"I am bad": Interpreting Stealthy, Universal and Robust Audio Jailbreaks in Audio-Language Models
This addresses a critical safety issue for users of multimodal AI systems, particularly in spoken communication, by exposing vulnerabilities that could lead to harmful outputs, though it is incremental in building on existing adversarial attack research.
The paper tackles the problem of audio jailbreaks in Audio-Language Models by constructing adversarial perturbations that generalize across prompts and tasks, demonstrating the first universal jailbreaks in audio, which remain effective in simulated real-world conditions and reveal imperceptible toxic speech encoding.
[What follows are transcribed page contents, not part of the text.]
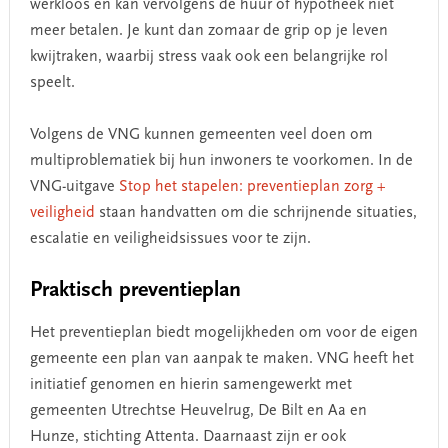
werkloos en kan vervolgens de huur of hypotheek niet
meer betalen. Je kunt dan zomaar de grip op je leven
kwijtraken, waarbij stress vaak ook een belangrijke rol
speelt.
Volgens de VNG kunnen gemeenten veel doen om
multiproblematiek bij hun inwoners te voorkomen. In de
VNG-uitgave
Stop het stapelen: preventieplan zorg +
veiligheid
staan handvatten om die schrijnende situaties,
escalatie en veiligheidsissues voor te zijn.
Praktisch preventieplan
Het preventieplan biedt mogelijkheden om voor de eigen
gemeente een plan van aanpak te maken. VNG heeft het
initiatief genomen en hierin samengewerkt met
gemeenten Utrechtse Heuvelrug, De Bilt en Aa en
Hunze, stichting Attenta. Daarnaast zijn er ook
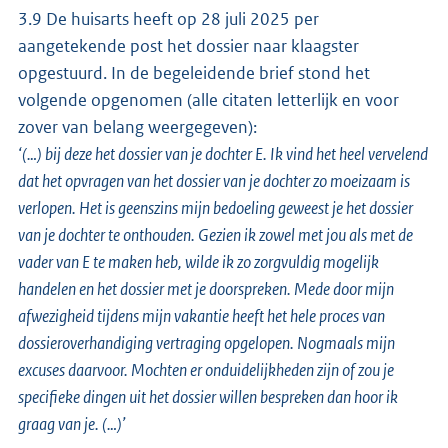
3.9 De huisarts heeft op 28 juli 2025 per
aangetekende post het dossier naar klaagster
opgestuurd. In de begeleidende brief stond het
volgende opgenomen (alle citaten letterlijk en voor
zover van belang weergegeven):
‘(…) bij deze het dossier van je dochter E. Ik vind het heel vervelend
dat het opvragen van het dossier van je dochter zo moeizaam is
verlopen. Het is geenszins mijn bedoeling geweest je het dossier
van je dochter te onthouden. Gezien ik zowel met jou als met de
vader van E te maken heb, wilde ik zo zorgvuldig mogelijk
handelen en het dossier met je doorspreken. Mede door mijn
afwezigheid tijdens mijn vakantie heeft het hele proces van
dossieroverhandiging vertraging opgelopen. Nogmaals mijn
excuses daarvoor. Mochten er onduidelijkheden zijn of zou je
specifieke dingen uit het dossier willen bespreken dan hoor ik
graag van je. (…)’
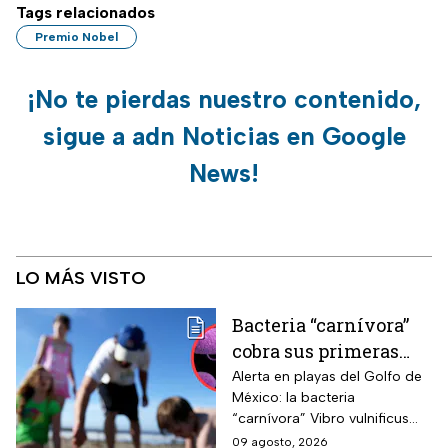
Tags relacionados
Premio Nobel
¡No te pierdas nuestro contenido,
sigue a adn Noticias en Google
News!
LO MÁS VISTO
Bacteria “carnívora”
cobra sus primeras
vidas y enciende
Alerta en playas del Golfo de
México: la bacteria
alarmas en estas
“carnívora” Vibro vulnificus
playas de EUA
causa infecciones graves y
09 agosto, 2026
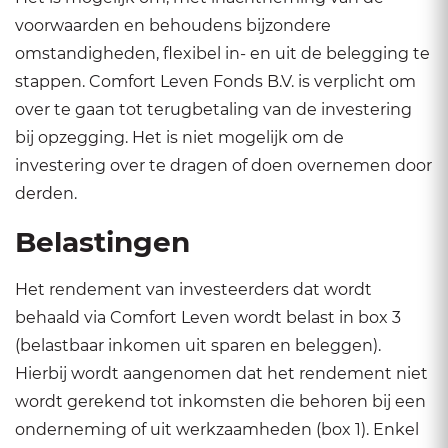
voorwaarden en behoudens bijzondere
omstandigheden, flexibel in- en uit de belegging te
stappen. Comfort Leven Fonds B.V. is verplicht om
over te gaan tot terugbetaling van de investering
bij opzegging. Het is niet mogelijk om de
investering over te dragen of doen overnemen door
derden.
Belastingen
Het rendement van investeerders dat wordt
behaald via Comfort Leven wordt belast in box 3
(belastbaar inkomen uit sparen en beleggen).
Hierbij wordt aangenomen dat het rendement niet
wordt gerekend tot inkomsten die behoren bij een
onderneming of uit werkzaamheden (box 1). Enkel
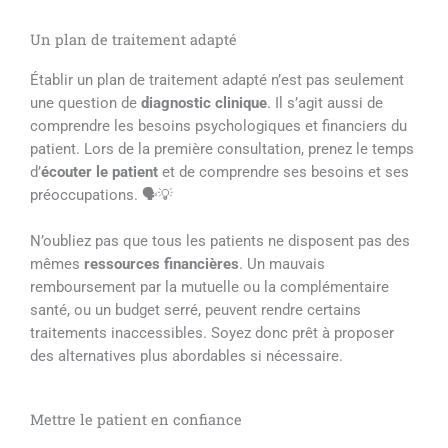
Un plan de traitement adapté
Établir un plan de traitement adapté n’est pas seulement
une question de
diagnostic clinique
. Il s’agit aussi de
comprendre les besoins psychologiques et financiers du
patient. Lors de la première consultation, prenez le temps
d’
écouter le patient
et de comprendre ses besoins et ses
préoccupations. 🗣️💡
N’oubliez pas que tous les patients ne disposent pas des
mêmes
ressources financières
. Un mauvais
remboursement par la mutuelle ou la complémentaire
santé, ou un budget serré, peuvent rendre certains
traitements inaccessibles. Soyez donc prêt à proposer
des alternatives plus abordables si nécessaire.
Mettre le patient en confiance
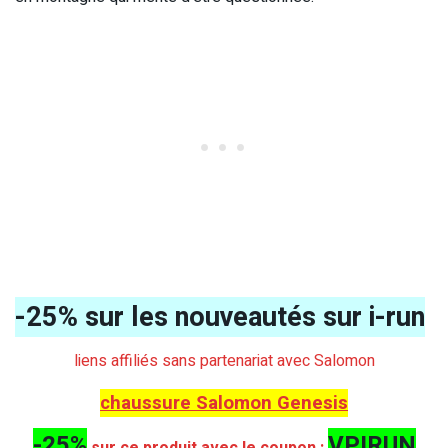
-25% sur les nouveautés sur i-run
liens affiliés sans partenariat avec Salomon
chaussure Salomon Genesis
-25%
VPIRUN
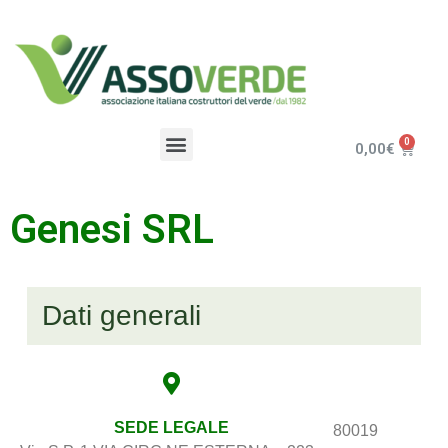
0,00
€
Genesi SRL
Dati generali
SEDE LEGALE
80019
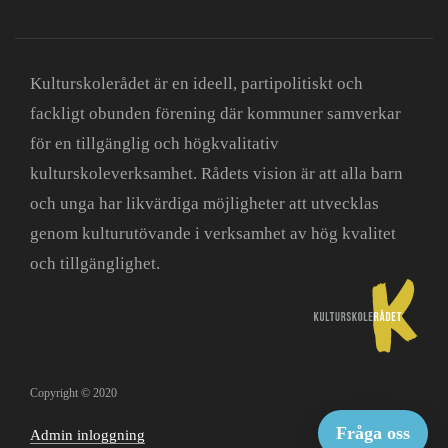
Kulturskolerådet är en ideell, partipolitiskt och
fackligt obunden förening där kommuner samverkar
för en tillgänglig och högkvalitativ
kulturskoleverksamhet. Rådets vision är att alla barn
och unga har likvärdiga möjligheter att utvecklas
genom kulturutövande i verksamhet av hög kvalitet
och tillgänglighet.
Copyright © 2020
Fråga oss
Admin inloggning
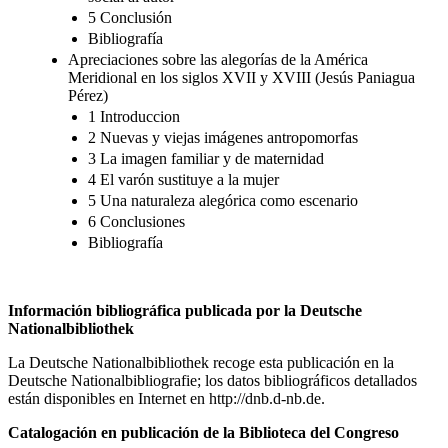
5 Conclusión
Bibliografía
Apreciaciones sobre las alegorías de la América
Meridional en los siglos XVII y XVIII (Jesús Paniagua
Pérez)
1 Introduccion
2 Nuevas y viejas imágenes antropomorfas
3 La imagen familiar y de maternidad
4 El varón sustituye a la mujer
5 Una naturaleza alegórica como escenario
6 Conclusiones
Bibliografía
Información bibliográfica publicada por la Deutsche
Nationalbibliothek
La Deutsche Nationalbibliothek recoge esta publicación en la
Deutsche Nationalbibliografie; los datos bibliográficos detallados
están disponibles en Internet en
http://dnb.d-nb.de
.
Catalogación en publicación de la Biblioteca del Congreso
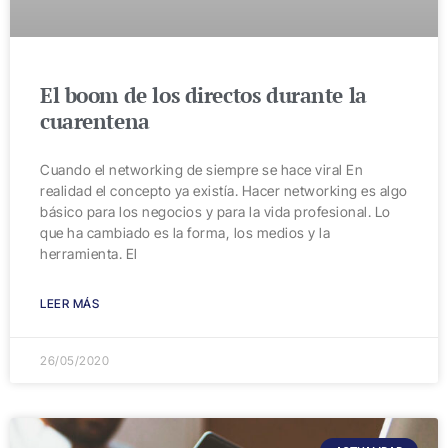
El boom de los directos durante la
cuarentena
Cuando el networking de siempre se hace viral En
realidad el concepto ya existía. Hacer networking es algo
básico para los negocios y para la vida profesional. Lo
que ha cambiado es la forma, los medios y la
herramienta. El
LEER MÁS
26/05/2020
The rise of multimodal large language models has introduced innovative human-machine interaction paradigms but also significant challenges in machine learning safety. Audio-Language Models (ALMs) are especially relevant due to the intuitive nature of spoken communication, yet little is known about their failure modes. This paper explores audio jailbreaks targeting ALMs, focusing on their ability to bypass alignment mechanisms. We construct adversarial perturbations that generalize across prompts, tasks, and even base audio samples, demonstrating the first universal jailbreaks in the audio modality, and show that these remain effective in simulated real-world conditions. Beyond demonstrating attack feasibility, we analyze how ALMs interpret these audio adversarial examples and reveal them to encode imperceptible first-person toxic speech - suggesting that the most effective perturbations for eliciting toxic outputs specifically embed linguistic features within the audio signal. These results have important implications for understanding the interactions between different modalities in multimodal models, and offer actionable insights for enhancing defenses against adversarial audio attacks.